> WHAT IS BEING ASKED:
Of all the lines in the records below, copy only those that contain the string "object".
----------------
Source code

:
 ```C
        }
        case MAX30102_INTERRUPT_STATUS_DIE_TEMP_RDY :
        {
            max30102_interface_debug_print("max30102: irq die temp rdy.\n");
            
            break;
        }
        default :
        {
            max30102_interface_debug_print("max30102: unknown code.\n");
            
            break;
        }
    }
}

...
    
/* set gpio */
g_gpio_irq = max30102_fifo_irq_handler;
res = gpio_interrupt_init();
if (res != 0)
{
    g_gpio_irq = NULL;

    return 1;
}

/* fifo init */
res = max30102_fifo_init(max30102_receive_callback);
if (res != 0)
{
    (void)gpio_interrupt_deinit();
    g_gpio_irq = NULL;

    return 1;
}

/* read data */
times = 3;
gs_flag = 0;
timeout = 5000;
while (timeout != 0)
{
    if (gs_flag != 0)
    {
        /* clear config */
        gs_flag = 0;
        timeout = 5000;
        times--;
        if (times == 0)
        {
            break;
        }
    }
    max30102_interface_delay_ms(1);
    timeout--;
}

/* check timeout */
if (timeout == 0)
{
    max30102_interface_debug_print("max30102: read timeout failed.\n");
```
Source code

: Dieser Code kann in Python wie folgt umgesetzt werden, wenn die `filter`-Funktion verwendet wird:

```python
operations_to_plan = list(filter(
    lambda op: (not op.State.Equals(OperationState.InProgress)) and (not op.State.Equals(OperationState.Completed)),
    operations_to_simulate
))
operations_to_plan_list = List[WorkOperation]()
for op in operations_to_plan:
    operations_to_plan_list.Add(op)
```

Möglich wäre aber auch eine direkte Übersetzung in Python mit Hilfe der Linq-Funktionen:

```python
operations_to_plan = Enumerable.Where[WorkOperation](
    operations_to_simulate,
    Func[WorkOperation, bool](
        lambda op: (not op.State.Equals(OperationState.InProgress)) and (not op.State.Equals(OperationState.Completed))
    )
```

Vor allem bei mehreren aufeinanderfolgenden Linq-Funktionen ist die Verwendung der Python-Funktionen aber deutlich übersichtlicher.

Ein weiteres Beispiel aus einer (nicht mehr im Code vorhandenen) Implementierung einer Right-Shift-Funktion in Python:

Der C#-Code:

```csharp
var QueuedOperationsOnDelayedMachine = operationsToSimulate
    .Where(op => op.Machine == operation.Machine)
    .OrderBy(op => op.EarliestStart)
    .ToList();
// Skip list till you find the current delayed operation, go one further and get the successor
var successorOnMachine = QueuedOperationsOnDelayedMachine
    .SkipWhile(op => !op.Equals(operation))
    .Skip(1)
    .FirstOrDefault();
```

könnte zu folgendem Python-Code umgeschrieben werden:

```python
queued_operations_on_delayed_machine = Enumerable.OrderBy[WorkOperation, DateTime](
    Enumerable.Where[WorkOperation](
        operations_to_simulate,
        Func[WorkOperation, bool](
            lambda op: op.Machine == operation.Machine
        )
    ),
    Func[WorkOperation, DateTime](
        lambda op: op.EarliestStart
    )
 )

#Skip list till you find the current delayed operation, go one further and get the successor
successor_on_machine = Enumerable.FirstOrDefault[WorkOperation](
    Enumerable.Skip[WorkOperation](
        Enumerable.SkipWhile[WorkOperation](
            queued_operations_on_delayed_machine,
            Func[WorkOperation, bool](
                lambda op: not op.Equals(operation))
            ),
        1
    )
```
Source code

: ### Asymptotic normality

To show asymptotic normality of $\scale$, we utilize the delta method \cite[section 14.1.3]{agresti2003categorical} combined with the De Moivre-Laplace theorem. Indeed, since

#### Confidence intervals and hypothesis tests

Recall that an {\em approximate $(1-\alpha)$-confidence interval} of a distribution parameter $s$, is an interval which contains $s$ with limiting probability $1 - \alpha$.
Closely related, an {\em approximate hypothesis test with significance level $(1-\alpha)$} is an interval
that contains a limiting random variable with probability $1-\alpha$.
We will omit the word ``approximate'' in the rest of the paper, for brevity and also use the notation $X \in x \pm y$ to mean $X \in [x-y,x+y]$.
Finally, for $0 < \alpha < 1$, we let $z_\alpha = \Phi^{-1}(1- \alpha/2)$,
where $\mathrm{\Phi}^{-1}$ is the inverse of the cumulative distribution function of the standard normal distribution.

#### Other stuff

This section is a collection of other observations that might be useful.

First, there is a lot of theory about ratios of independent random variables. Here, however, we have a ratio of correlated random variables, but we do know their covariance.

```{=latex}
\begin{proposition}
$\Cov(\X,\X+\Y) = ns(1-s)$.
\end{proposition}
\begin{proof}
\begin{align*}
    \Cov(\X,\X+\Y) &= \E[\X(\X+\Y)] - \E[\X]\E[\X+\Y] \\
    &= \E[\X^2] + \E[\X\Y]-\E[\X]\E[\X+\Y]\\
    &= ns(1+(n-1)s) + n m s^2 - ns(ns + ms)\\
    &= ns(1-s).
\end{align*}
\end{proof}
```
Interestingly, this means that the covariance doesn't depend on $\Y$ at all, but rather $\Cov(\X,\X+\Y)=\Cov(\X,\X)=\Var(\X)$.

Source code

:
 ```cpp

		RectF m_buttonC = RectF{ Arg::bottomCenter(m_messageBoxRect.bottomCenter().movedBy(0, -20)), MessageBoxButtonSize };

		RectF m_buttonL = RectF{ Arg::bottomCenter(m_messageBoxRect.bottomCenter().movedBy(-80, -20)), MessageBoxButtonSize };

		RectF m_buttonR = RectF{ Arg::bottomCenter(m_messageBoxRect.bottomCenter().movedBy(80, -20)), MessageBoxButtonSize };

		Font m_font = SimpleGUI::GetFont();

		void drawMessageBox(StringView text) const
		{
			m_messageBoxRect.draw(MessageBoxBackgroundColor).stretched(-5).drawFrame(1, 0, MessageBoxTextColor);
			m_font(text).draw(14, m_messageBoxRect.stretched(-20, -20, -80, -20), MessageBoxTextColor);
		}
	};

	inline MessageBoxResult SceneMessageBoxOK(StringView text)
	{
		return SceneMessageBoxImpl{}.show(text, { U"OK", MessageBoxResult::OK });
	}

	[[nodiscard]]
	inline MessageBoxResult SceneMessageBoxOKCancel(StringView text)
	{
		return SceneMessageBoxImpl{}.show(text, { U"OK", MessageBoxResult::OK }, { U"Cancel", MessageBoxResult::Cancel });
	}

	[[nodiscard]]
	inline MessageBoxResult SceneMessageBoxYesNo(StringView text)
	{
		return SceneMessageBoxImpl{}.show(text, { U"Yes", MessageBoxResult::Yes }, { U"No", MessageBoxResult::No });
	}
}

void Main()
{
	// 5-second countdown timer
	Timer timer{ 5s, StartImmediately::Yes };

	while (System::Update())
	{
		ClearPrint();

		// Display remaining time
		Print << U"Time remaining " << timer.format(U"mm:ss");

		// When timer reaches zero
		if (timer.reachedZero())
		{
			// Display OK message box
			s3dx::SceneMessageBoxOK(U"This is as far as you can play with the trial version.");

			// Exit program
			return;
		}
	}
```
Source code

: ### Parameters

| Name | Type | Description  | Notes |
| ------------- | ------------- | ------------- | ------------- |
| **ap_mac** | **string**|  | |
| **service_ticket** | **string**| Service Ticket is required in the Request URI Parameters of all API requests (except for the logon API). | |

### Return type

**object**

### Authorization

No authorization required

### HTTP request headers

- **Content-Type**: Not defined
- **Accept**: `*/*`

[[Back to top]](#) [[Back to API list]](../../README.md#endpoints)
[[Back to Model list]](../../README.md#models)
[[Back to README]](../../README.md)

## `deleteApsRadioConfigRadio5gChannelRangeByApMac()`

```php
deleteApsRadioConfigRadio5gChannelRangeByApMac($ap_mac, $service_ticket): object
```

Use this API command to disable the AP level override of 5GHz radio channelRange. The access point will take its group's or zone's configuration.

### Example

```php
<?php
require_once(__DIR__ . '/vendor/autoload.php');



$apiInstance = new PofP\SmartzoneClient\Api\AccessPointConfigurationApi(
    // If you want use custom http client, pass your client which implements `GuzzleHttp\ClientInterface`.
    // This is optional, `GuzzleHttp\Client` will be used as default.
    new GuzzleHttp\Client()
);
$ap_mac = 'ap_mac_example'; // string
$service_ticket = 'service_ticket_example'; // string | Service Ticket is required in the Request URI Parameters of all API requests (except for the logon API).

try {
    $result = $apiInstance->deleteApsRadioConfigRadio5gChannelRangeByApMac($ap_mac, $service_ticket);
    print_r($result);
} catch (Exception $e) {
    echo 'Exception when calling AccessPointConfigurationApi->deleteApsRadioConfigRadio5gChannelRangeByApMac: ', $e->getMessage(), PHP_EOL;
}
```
----------------
> SOLVED PROBLEM:
**object**
deleteApsRadioConfigRadio5gChannelRangeByApMac($ap_mac, $service_ticket): object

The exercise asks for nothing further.